FIG. 7 is an explanatory diagram showing a third embodiment of the floating magnetic head, in which the core 8 is provided near the center of the floating slider 1c. Near the center, the floating surface 2 floats faster than near the rear of the floating slider IC, and since the path between the total airflow population 4 and the pressure chamber 5 is short, it reacts quickly to changes in airflow. Considering cases where the core 8 and the medium surface 3 are likely to come into contact with each other, such as when the magnetic Dinuk is started or stopped, it can be said that this location is suitable for the safety of the core 8.

8 and 9 are explanatory diagrams showing a fourth embodiment of the floating magnetic head, in which a recess is formed on the floating surface 2 side of the floating slider ID, so that the center of the floating slider ID can be An example is shown in which an air inlet 4 and a pressure chamber 5 are formed at the front and rear.

In this embodiment, the core 8 is embedded in the movable body 7, and the movable body 7 is provided in the opening 6 so that the floating surface □2 and the surface of the core 8 are flush with each other.
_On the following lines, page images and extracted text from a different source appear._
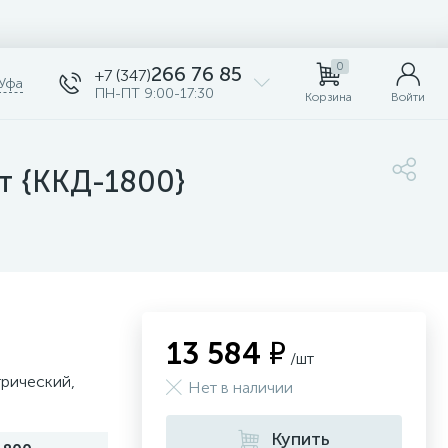
0
266 76 85
+7 (347)
Уфа
ПН-ПТ 9:00-17:30
Корзина
Войти
т {ККД-1800}
13 584 ₽
/шт
трический,
Нет в наличии
Купить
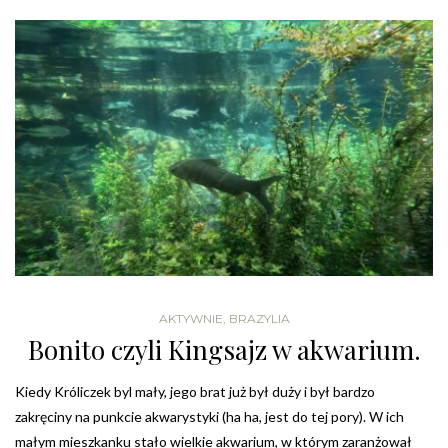
AKTYWNIE
,
BRAZYLIA
Bonito czyli Kingsajz w akwarium.
Kiedy Króliczek byl mały, jego brat już był duży i był bardzo
zakręciny na punkcie akwarystyki (ha ha, jest do tej pory). W ich
małym mieszkanku stało wielkie akwarium, w którym zaranżował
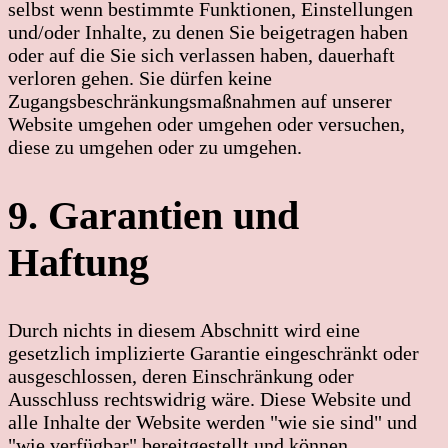
selbst wenn bestimmte Funktionen, Einstellungen
und/oder Inhalte, zu denen Sie beigetragen haben
oder auf die Sie sich verlassen haben, dauerhaft
verloren gehen. Sie dürfen keine
Zugangsbeschränkungsmaßnahmen auf unserer
Website umgehen oder umgehen oder versuchen,
diese zu umgehen oder zu umgehen.
9. Garantien und
Haftung
Durch nichts in diesem Abschnitt wird eine
gesetzlich implizierte Garantie eingeschränkt oder
ausgeschlossen, deren Einschränkung oder
Ausschluss rechtswidrig wäre. Diese Website und
alle Inhalte der Website werden "wie sie sind" und
"wie verfügbar" bereitgestellt und können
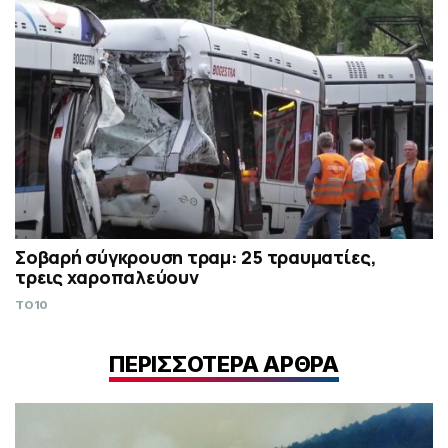
Σοβαρή σύγκρουση τραμ: 25 τραυματίες,
τρεις χαροπαλεύουν
TO10
ΠΕΡΙΣΣΟΤΕΡΑ ΑΡΘΡΑ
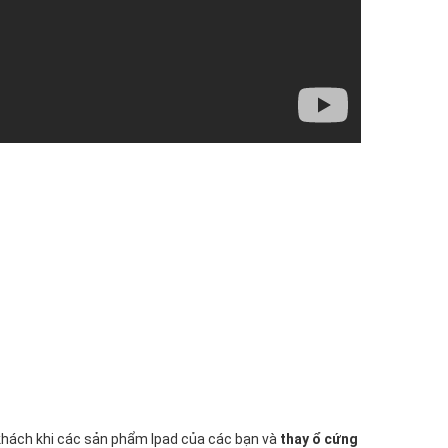
ý khách khi các sản phẩm Ipad của các bạn và
thay ổ cứng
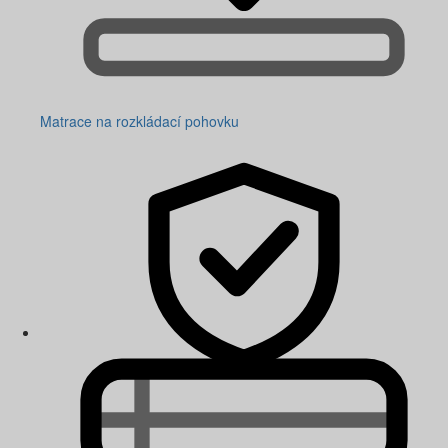
Matrace na rozkládací pohovku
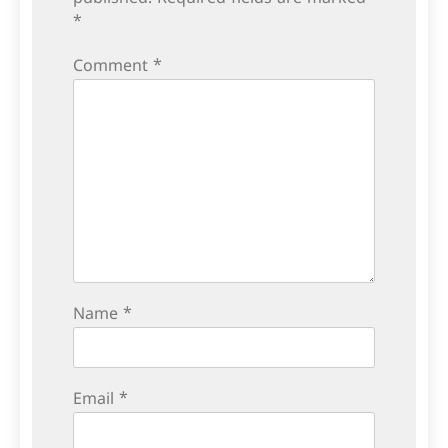
*
Comment
*
Name
*
Email
*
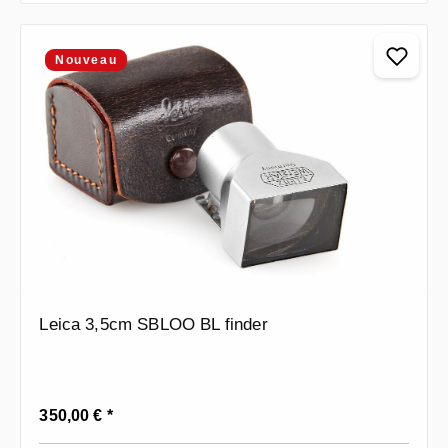
Nouveau
Leica 3,5cm SBLOO BL finder
Prix régulier :
350,00 € *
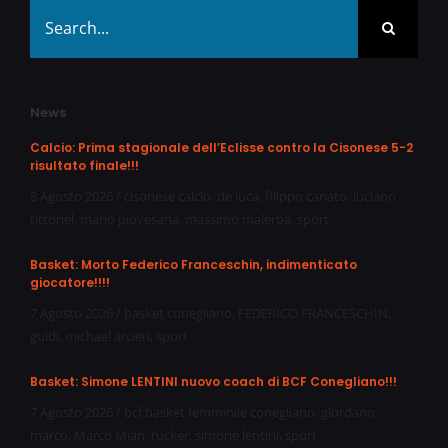
Search
for:
News
Calcio: Prima stagionale dell’Eclisse contro la Cisonese 5-2
risultato finale!!!
8 Agosto 2026
/
cisonese calcio
,
de luca
,
filippo canato
,
luciano
tittonel
,
mario piovesana
,
massimo malerba
,
sport
Basket: Morto Federico Franceschin, indimenticato
giocatore!!!!
7 Agosto 2026
/
basket conegliano
,
FEDERICO FRANCESCHIN
,
guidi
,
michael arcieri
,
sport
Basket: Simone LENTINI nuovo coach di BCF Conegliano!!!
7 Agosto 2026
/
bcf basket femminile conegliano
,
giordano
marco
,
Marco Mian
,
rucker
,
simone lentini
,
sport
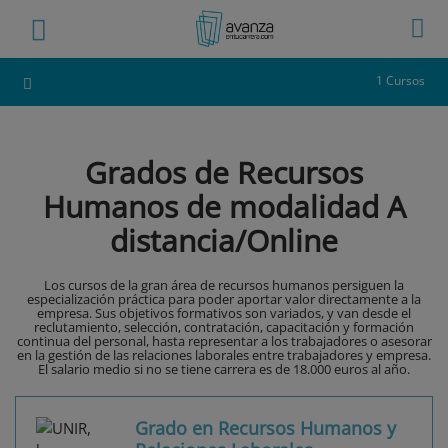
1 Cursos
Grados de Recursos
Humanos de modalidad A
distancia/Online
Los cursos de la gran área de recursos humanos persiguen la
especialización práctica para poder aportar valor directamente a la
empresa. Sus objetivos formativos son variados, y van desde el
reclutamiento, selección, contratación, capacitación y formación
continua del personal, hasta representar a los trabajadores o asesorar
en la gestión de las relaciones laborales entre trabajadores y empresa.
El salario medio si no se tiene carrera es de 18.000 euros al año.
Grado en Recursos Humanos y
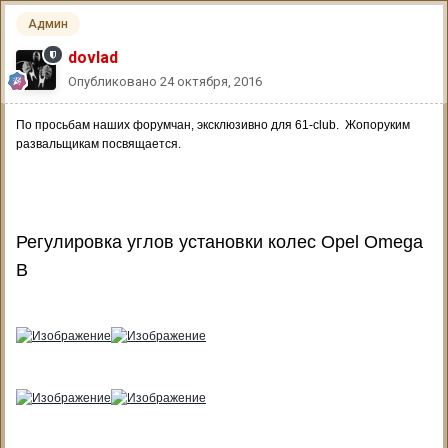
Админ
dovlad
Опубликовано
24 октября, 2016
По просьбам наших форумчан, эксклюзивно для 61-club. Жопоруким
развальщикам посвящается.
Регулировка углов установки колес Opel Omega
B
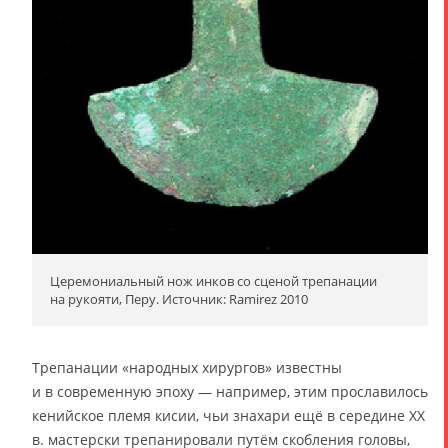
Церемониальный нож инков со сценой трепанации
на рукояти, Перу. Источник: Ramirez 2010
Трепанации «народных хирургов» известны
и в современную эпоху — например, этим прославилось
кенийское племя кисии, чьи знахари ещё в середине XX
в. мастерски трепанировали путём скобления головы,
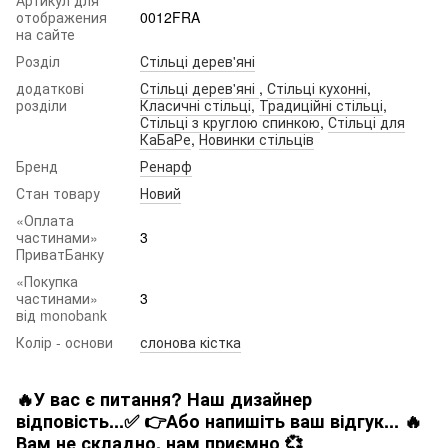
отображения
0012FRA
на сайте
Розділ
Стільці дерев'яні
додаткові
Стільці дерев'яні
,
Стільці кухонні
,
розділи
Класичні стільці
,
Традиційні стільці
,
Стільці з круглою спинкою
,
Стільці для
КаБаРе
,
Новинки стільців
Бренд
Ренарф
Стан товару
Новий
«Оплата
частинами»
3
ПриватБанку
«Покупка
частинами»
3
від monobank
Колір - основи
слонова кістка
🔥У вас є питання? Наш дизайнер
відповість...✅ 👉Або напишіть ваш відгук... 🔥
Вам не складно. нам приємно 💞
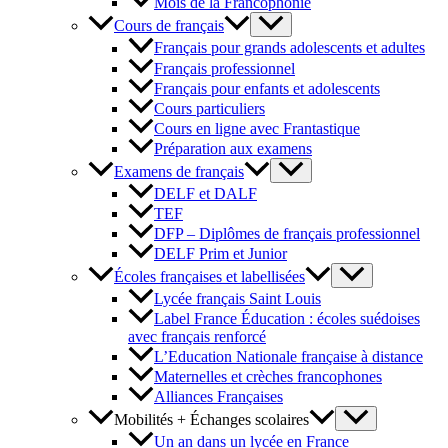
Mois de la Francophonie
Cours de français
Français pour grands adolescents et adultes
Français professionnel
Français pour enfants et adolescents
Cours particuliers
Cours en ligne avec Frantastique
Préparation aux examens
Examens de français
DELF et DALF
TEF
DFP – Diplômes de français professionnel
DELF Prim et Junior
Écoles françaises et labellisées
Lycée français Saint Louis
Label France Éducation : écoles suédoises
avec français renforcé
L’Education Nationale française à distance
Maternelles et crèches francophones
Alliances Françaises
Mobilités + Échanges scolaires
Un an dans un lycée en France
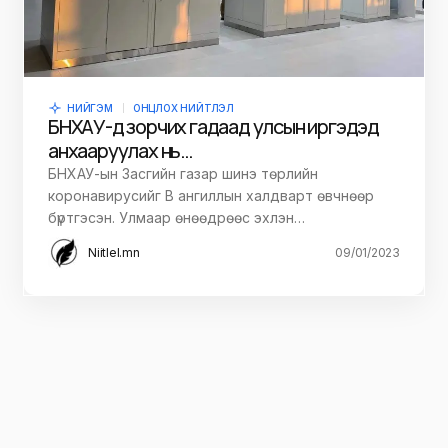
НИЙГЭМ
ОНЦЛОХ НИЙТЛЭЛ
БНХАУ-д зорчих гадаад улсын иргэдэд
анхааруулах нь…
БНХАУ-ын Засгийн газар шинэ төрлийн
коронавирусийг B ангиллын халдварт өвчнөөр
бүртгэсэн. Улмаар өнөөдрөөс эхлэн…
Niitlel.mn
09/01/2023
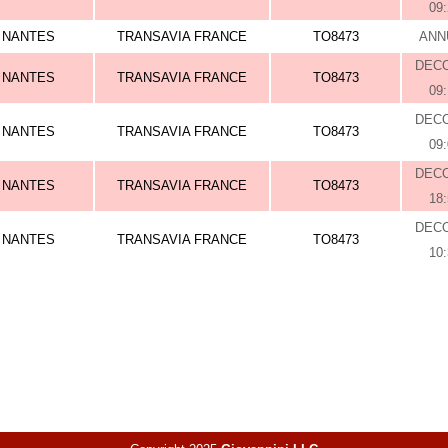
09
NANTES
TRANSAVIA FRANCE
TO8473
ANN
DEC
NANTES
TRANSAVIA FRANCE
TO8473
09
DEC
NANTES
TRANSAVIA FRANCE
TO8473
09
DEC
NANTES
TRANSAVIA FRANCE
TO8473
18
DEC
NANTES
TRANSAVIA FRANCE
TO8473
10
There is.

[Efficacy of invention]

As shown in the embodiments described above, according to the present invention, even when the rotational speed of the magnetic disk is low and the floating slider and the medium surface slide in contact with each other, the core is kept at a position away from the medium surface. This prevents the core from damage such as wear and chipping due to contact with the media surface, and also maintains the distance between the media surface and the core regardless of changes in the relative speed between the floating slider and the media surface. Since it can be kept constant, it is possible to obtain high-quality recording/playback signals, and its effectiveness is great.

[Brief explanation of drawings]

1 to 4 show a first embodiment of the present invention, in which FIG. 1 is a plan view showing the floating magnetic head from the side of the floating surface facing the magnetic recording medium surface, and FIG. The cross-sectional view along the ■-■ line in the figure, Figures 3 and 4 are the 2nd section showing the vicinity of the moving book.
FIG. 3 shows a state where the relative speed between the floating slider and the magnetic recording medium surface is small, and FIG. 4 shows a state where the relative speed is large. 5 and 61i9 show a second embodiment of the present invention, and FIG. 5 is a side sectional view of a floating magnetic head in which the moving body is constructed with a piston mechanism.
FIG. 6 is a partially enlarged view of FIG. 5 showing an enlarged view of the vicinity of the moving body. FIG. 7 shows a third embodiment of the present invention and is a side sectional view of a floating type 1 magnetic head. 8 and 9 show a fourth embodiment of the present invention, FIG. 8 is a plan view of a floating magnetic head seen from the floating surface side, and FIG. 9 is a cross section taken along the line ■-■ in FIG. 8. It is a diagram. IA, IB, IC, ID...Floating slider, 2...
Floating surface, 3... Magnetic recording medium surface, 4... Air inlet, 5... Pressure chamber, 6... Opening, 7, 7'... Moving body, 8... Magnetic recording Recycled core. Representative Patent Attorney Kensuke Chika (and 1 other person) Figure 1 Figure 2 Figure 3 Figure 4 1Δ

Claims (1)

[Claims] a floating slider having a pressure chamber therein and having an air inlet for introducing air into the pressure chamber and an opening communicating with the pressure chamber on a sliding surface facing the magnetic recording medium; 1. A floating magnetic head comprising a moving body that moves according to the pressure in a chamber, and a magnetic recording/reproducing core attached to the moving body.